• INSTRUCTIONS TO FOLLOW
Copy the lines of the listing word for word, starting at the line that contains "What is the range" and ending at the line that contains "Does the chart", with both of those lines included. Leave the pictures out of your answer.

• INFORMATION
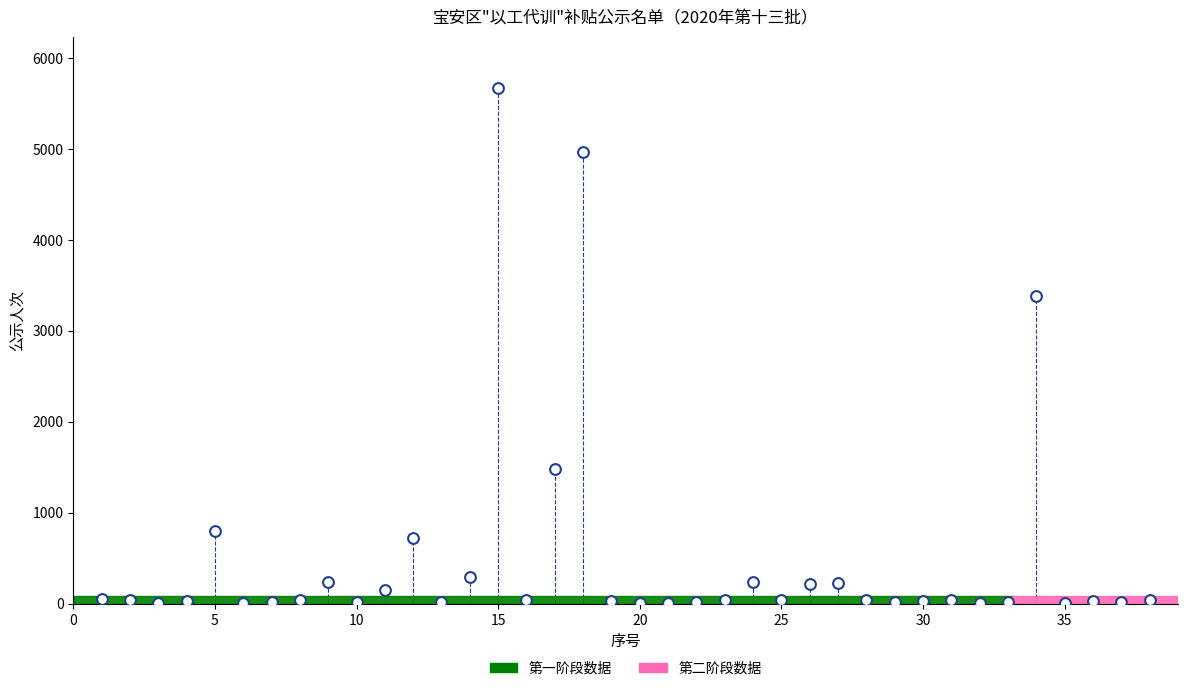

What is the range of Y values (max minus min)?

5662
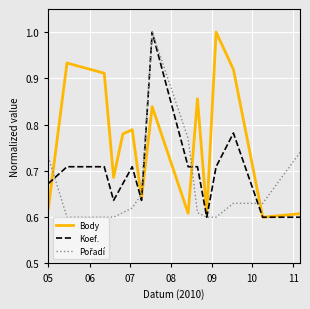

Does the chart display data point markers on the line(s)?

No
---
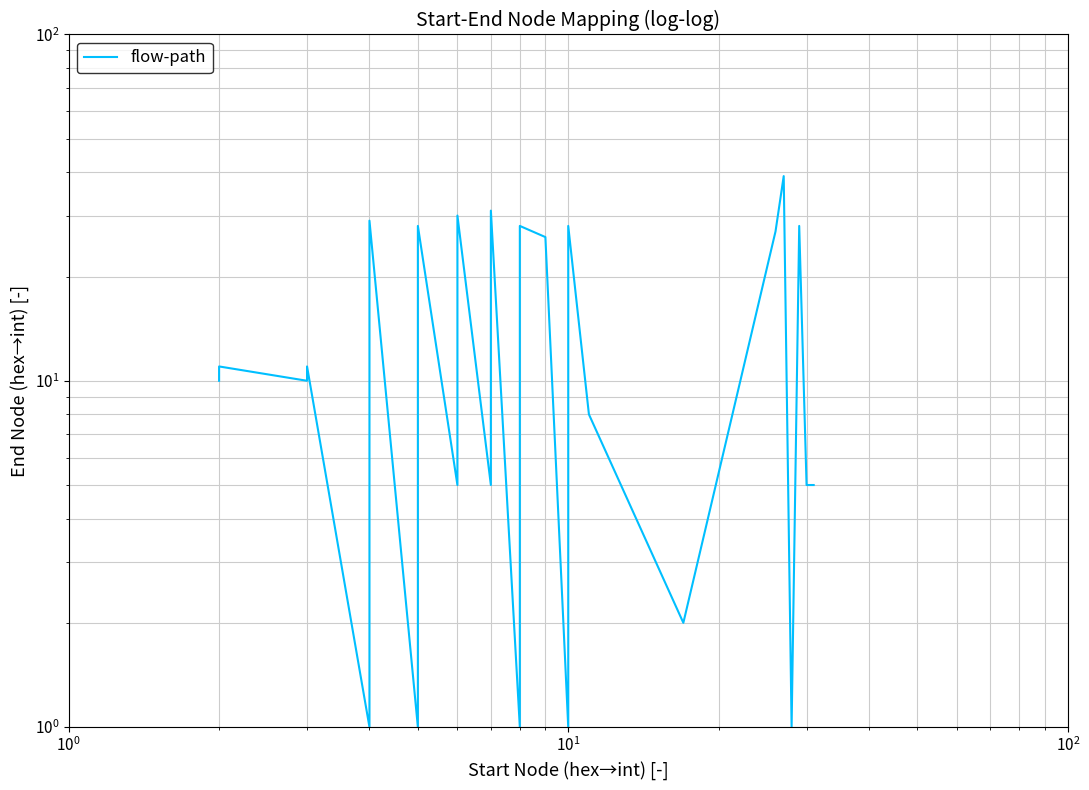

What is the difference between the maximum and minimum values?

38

• RESPONSE TO THE EXERCISE
What is the range of Y values (max minus min)?

5662

Does the chart display data point markers on the line(s)?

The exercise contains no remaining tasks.